Problem requirements
Please restate word for word all lines from the one containing "pyautogui.moveTo(297, 402)" to the final line of the entries, and include no pictures.

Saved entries
⁂
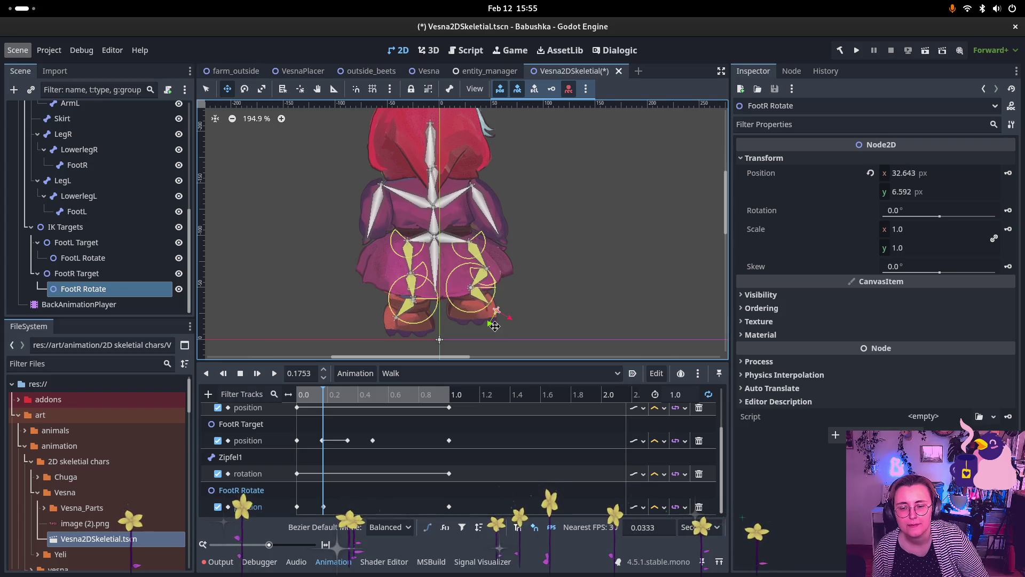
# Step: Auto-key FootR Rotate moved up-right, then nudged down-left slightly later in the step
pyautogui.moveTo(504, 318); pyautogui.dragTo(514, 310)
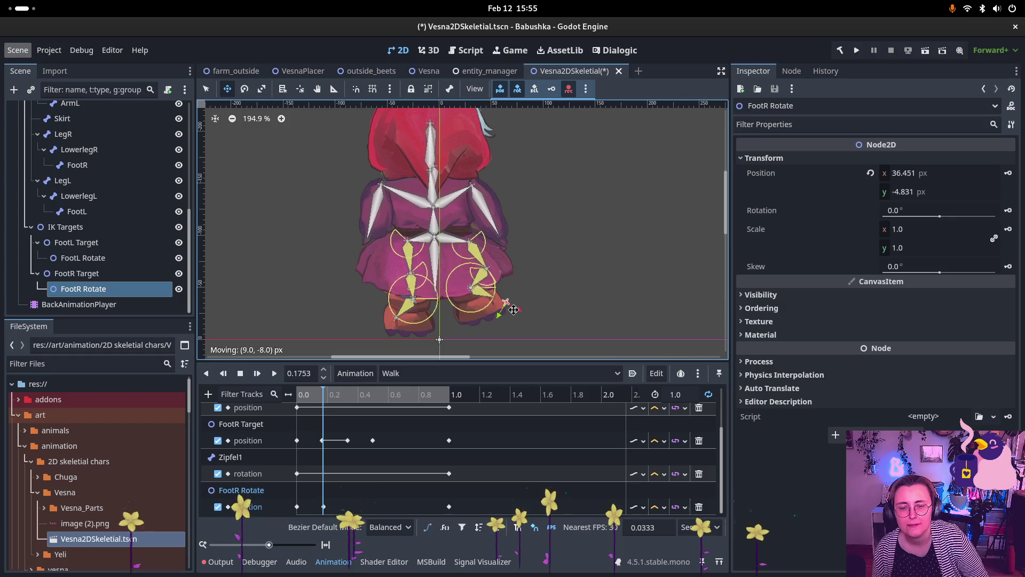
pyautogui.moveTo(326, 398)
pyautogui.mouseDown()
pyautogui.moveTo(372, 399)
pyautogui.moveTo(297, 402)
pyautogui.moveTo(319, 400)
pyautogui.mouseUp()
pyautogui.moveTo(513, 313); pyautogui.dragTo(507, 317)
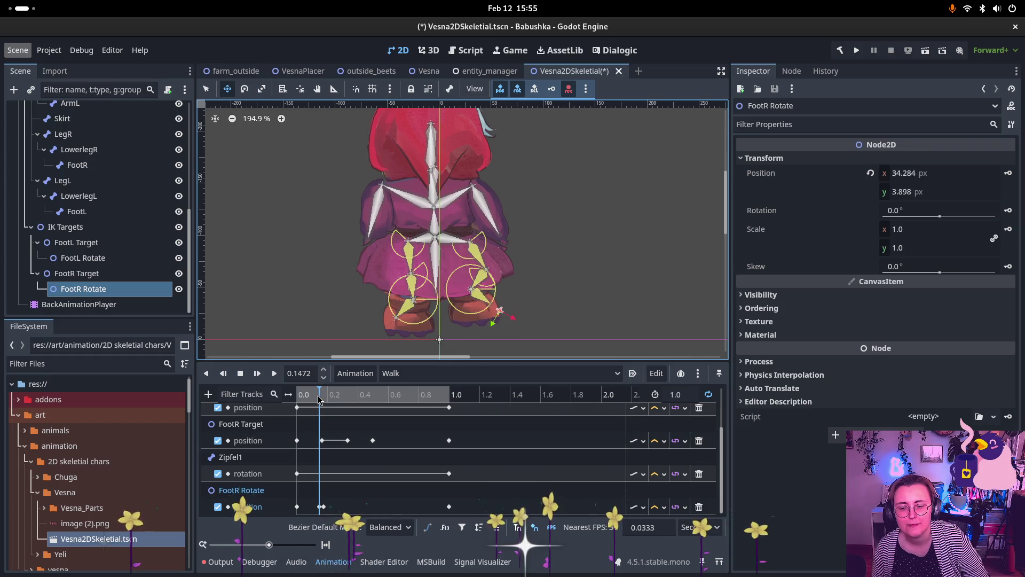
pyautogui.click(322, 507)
⁂
Reply
pyautogui.moveTo(297, 402)
pyautogui.moveTo(319, 400)
pyautogui.mouseUp()
pyautogui.moveTo(513, 313); pyautogui.dragTo(507, 317)
pyautogui.click(322, 507)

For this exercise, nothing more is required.